If I have gathered enough bad stories about something, then that will contribute more strongly to any decision I might make to avoid or use those products.

Yes I always like to burn any new drive in for a while before putting it into serious service.

Presently WD Blacks are working for me.
Title: Re: Server 9_64 died after one week online
Post by: calisun on January 28, 2016, 05:27:23 AM
So it looks like the drive was not bad after all. After last comments, I just agreed that the drive was dead and left it at that. Yesterday I decided to play around with Android X86. I used my desktop and put in that drive to test. The drive partitioned and formatted without any issues and now Android X86 is running on it great, no slowdown, no hangs, no system error messages.

Unfortunately all SME server data is destroyed, so I can't go back and try to figure out what happened. But the good news, the drive is working fine.
Title: Re: Server 9_64 died after one week online
Post by: brianr on January 28, 2016, 11:10:52 AM
So it looks like the drive was not bad after all. After last comments, I just agreed that the drive was dead and left it at that. Yesterday I decided to play around with Android X86. I used my desktop and put in that drive to test. The drive partitioned and formatted without any issues and now Android X86 is running on it great, no slowdown, no hangs, no system error messages.

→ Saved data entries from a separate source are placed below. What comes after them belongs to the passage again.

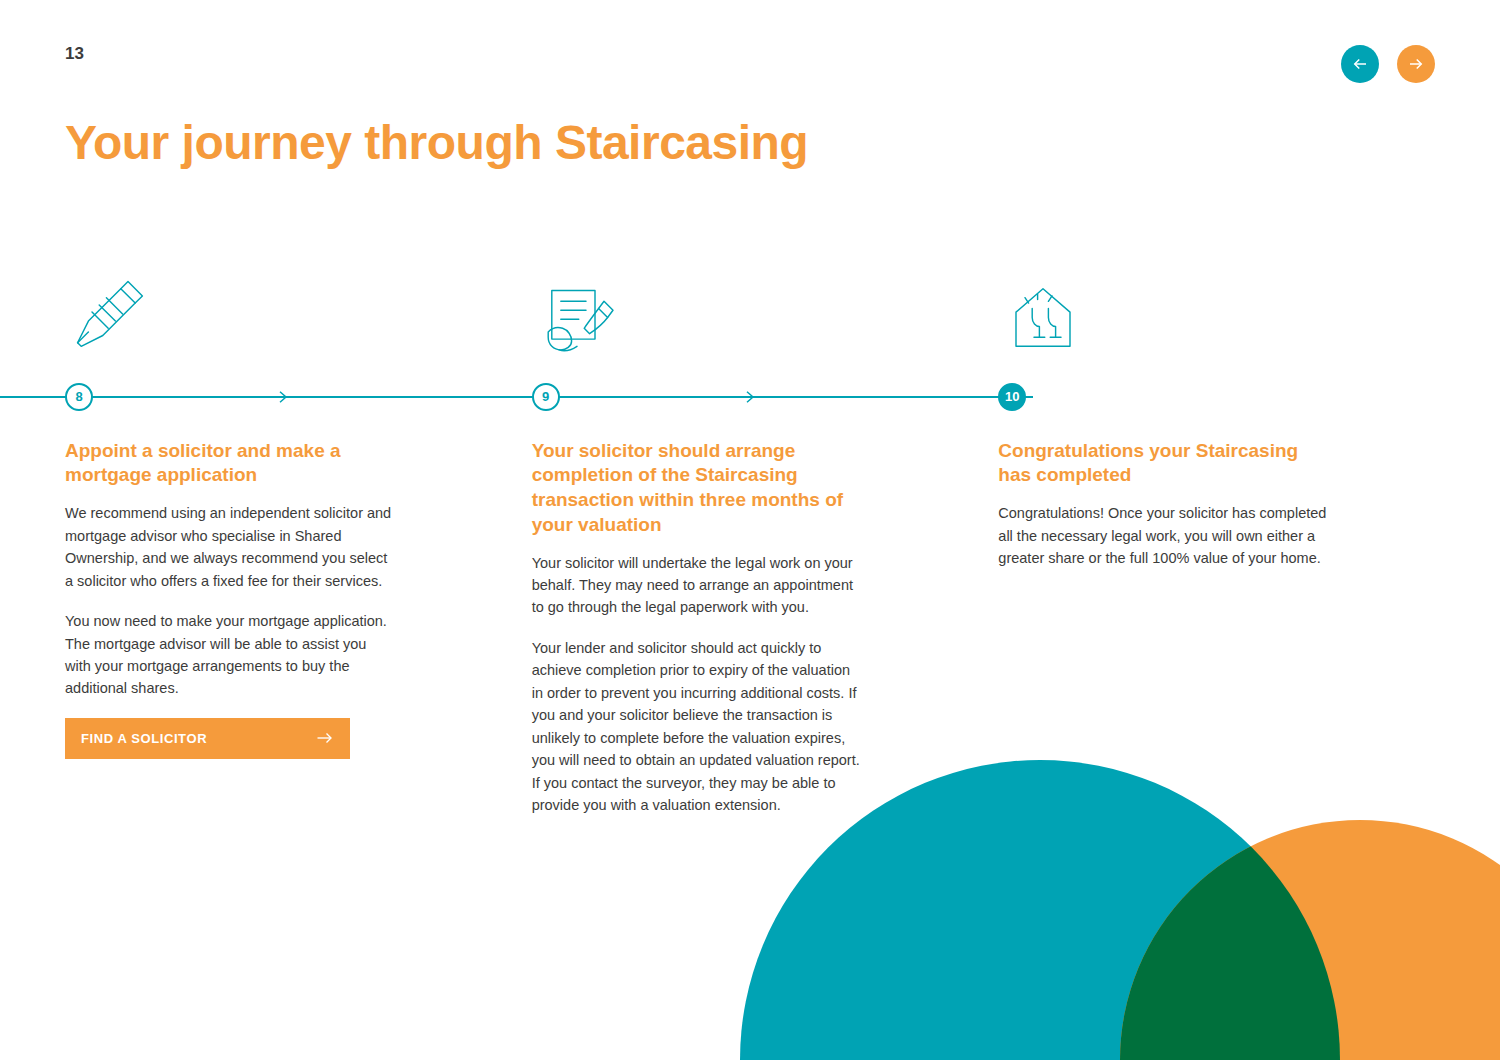13
Your journey through Staircasing
8
Appoint a solicitor and make a mortgage application
We recommend using an independent solicitor and mortgage advisor who specialise in Shared Ownership, and we always recommend you select a solicitor who offers a fixed fee for their services.
You now need to make your mortgage application. The mortgage advisor will be able to assist you with your mortgage arrangements to buy the additional shares.
Find a solicitor
9
Your solicitor should arrange completion of the Staircasing transaction within three months of your valuation
Your solicitor will undertake the legal work on your behalf. They may need to arrange an appointment to go through the legal paperwork with you.
Your lender and solicitor should act quickly to achieve completion prior to expiry of the valuation in order to prevent you incurring additional costs. If you and your solicitor believe the transaction is unlikely to complete before the valuation expires, you will need to obtain an updated valuation report. If you contact the surveyor, they may be able to provide you with a valuation extension.
10
Congratulations your Staircasing has completed
Congratulations! Once your solicitor has completed all the necessary legal work, you will own either a greater share or the full 100% value of your home.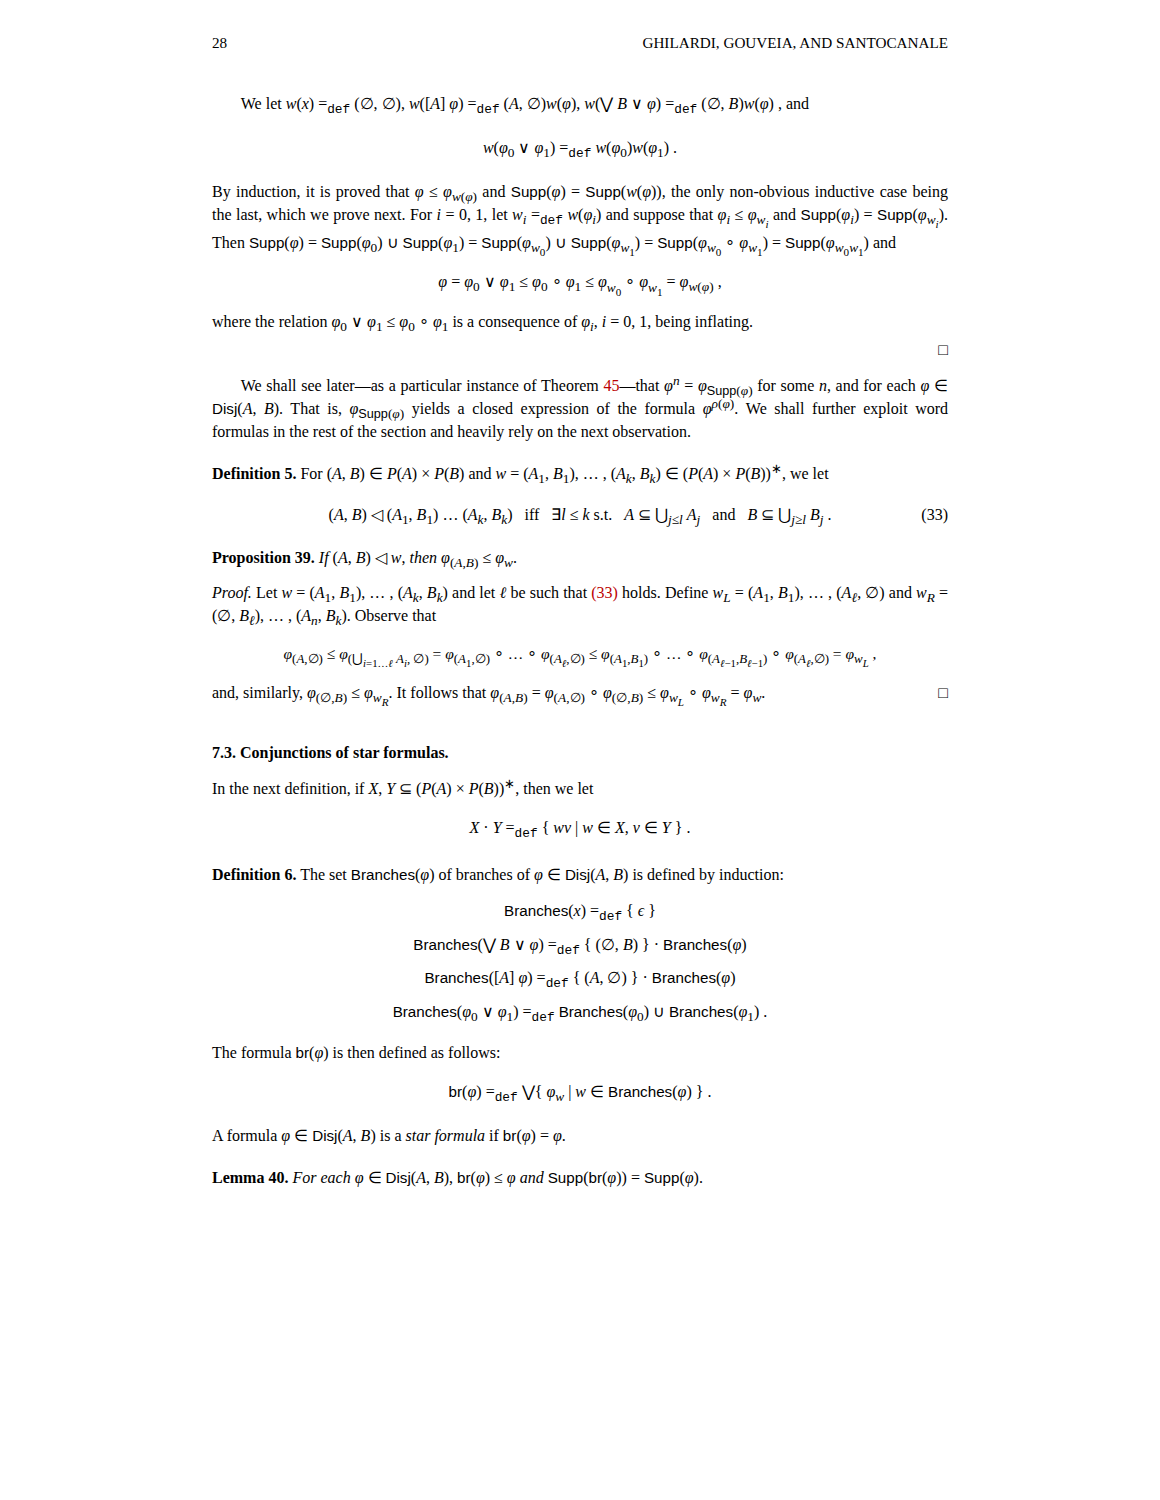28 GHILARDI, GOUVEIA, AND SANTOCANALE
We let w(x) =def (∅, ∅), w([A] φ) =def (A, ∅)w(φ), w(⋁ B ∨ φ) =def (∅, B)w(φ) , and
w(φ0 ∨ φ1) =def w(φ0)w(φ1) .
By induction, it is proved that φ ≤ φw(φ) and Supp(φ) = Supp(w(φ)), the only non-obvious inductive case being the last, which we prove next. For i = 0, 1, let wi =def w(φi) and suppose that φi ≤ φwi and Supp(φi) = Supp(φwi). Then Supp(φ) = Supp(φ0) ∪ Supp(φ1) = Supp(φw0) ∪ Supp(φw1) = Supp(φw0 ∘ φw1) = Supp(φw0w1) and
φ = φ0 ∨ φ1 ≤ φ0 ∘ φ1 ≤ φw0 ∘ φw1 = φw(φ) ,
where the relation φ0 ∨ φ1 ≤ φ0 ∘ φ1 is a consequence of φi, i = 0, 1, being inflating.
□
We shall see later—as a particular instance of Theorem 45—that φn = φSupp(φ) for some n, and for each φ ∈ Disj(A, B). That is, φSupp(φ) yields a closed expression of the formula φρ(φ). We shall further exploit word formulas in the rest of the section and heavily rely on the next observation.
Definition 5. For (A, B) ∈ P(A) × P(B) and w = (A1, B1), … , (Ak, Bk) ∈ (P(A) × P(B))∗, we let
(A, B) ◁ (A1, B1) … (Ak, Bk) iff ∃l ≤ k s.t. A ⊆ ⋃j≤l Aj and B ⊆ ⋃j≥l Bj . (33)
Proposition 39. If (A, B) ◁ w, then φ(A,B) ≤ φw.
Proof. Let w = (A1, B1), … , (Ak, Bk) and let ℓ be such that (33) holds. Define wL = (A1, B1), … , (Aℓ, ∅) and wR = (∅, Bℓ), … , (An, Bk). Observe that
φ(A,∅) ≤ φ(⋃i=1…ℓ Ai, ∅) = φ(A1,∅) ∘ … ∘ φ(Aℓ,∅) ≤ φ(A1,B1) ∘ … ∘ φ(Aℓ−1,Bℓ−1) ∘ φ(Aℓ,∅) = φwL ,
and, similarly, φ(∅,B) ≤ φwR. It follows that φ(A,B) = φ(A,∅) ∘ φ(∅,B) ≤ φwL ∘ φwR = φw. □
7.3. Conjunctions of star formulas.
In the next definition, if X, Y ⊆ (P(A) × P(B))∗, then we let
X · Y =def { wv | w ∈ X, v ∈ Y } .
Definition 6. The set Branches(φ) of branches of φ ∈ Disj(A, B) is defined by induction:
Branches(x) =def { ϵ }
Branches(⋁ B ∨ φ) =def { (∅, B) } · Branches(φ)
Branches([A] φ) =def { (A, ∅) } · Branches(φ)
Branches(φ0 ∨ φ1) =def Branches(φ0) ∪ Branches(φ1) .
The formula br(φ) is then defined as follows:
br(φ) =def ⋁{ φw | w ∈ Branches(φ) } .
A formula φ ∈ Disj(A, B) is a star formula if br(φ) = φ.
Lemma 40. For each φ ∈ Disj(A, B), br(φ) ≤ φ and Supp(br(φ)) = Supp(φ).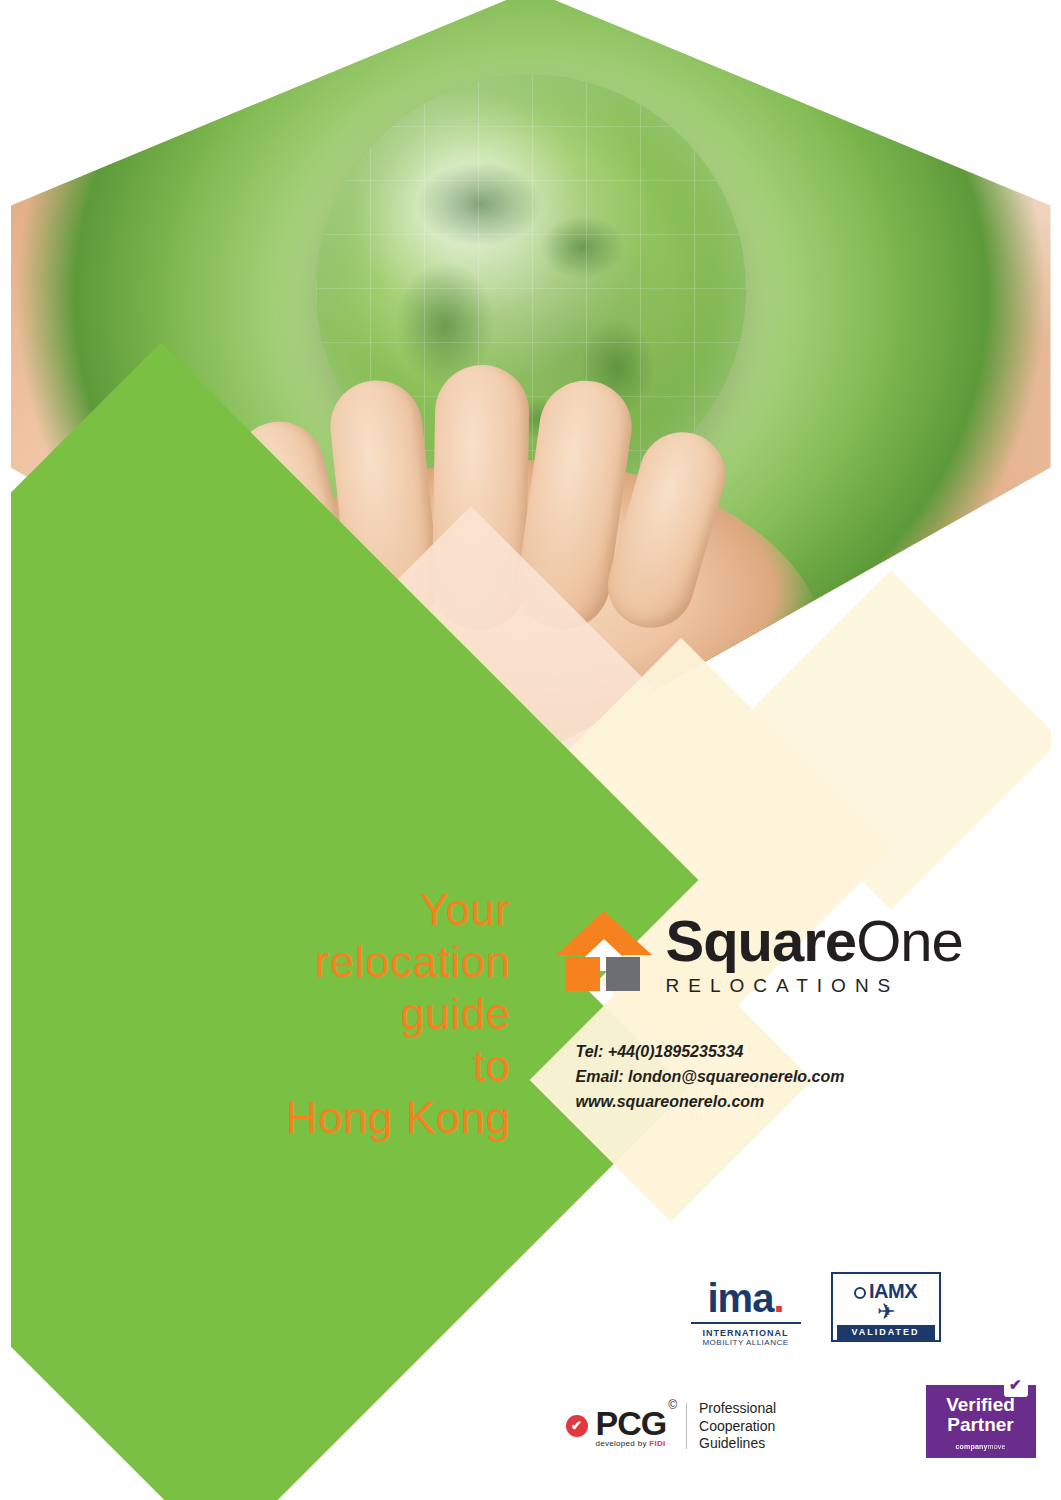Your
relocation
guide
to
Hong Kong
SquareOne
RELOCATIONS
Tel: +44(0)1895235334
Email: london@squareonerelo.com
www.squareonerelo.com
ima.
INTERNATIONAL
MOBILITY ALLIANCE
IAMX
✈
VALIDATED
✔
PCG©
developed by FIDI
Professional
Cooperation
Guidelines
✔
Verified
Partner
companymove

Unfortunately all SME server data is destroyed, so I can't go back and try to figure out what happened. But the good news, the drive is working fine.

I would NOT use that drive for anything critical, just because it works now, does not mean it may not fail similarily in the future.

I personally would have run the manufactureres diagnostics on it, in its "broken" state and if something was reported, sent it back for a replacement.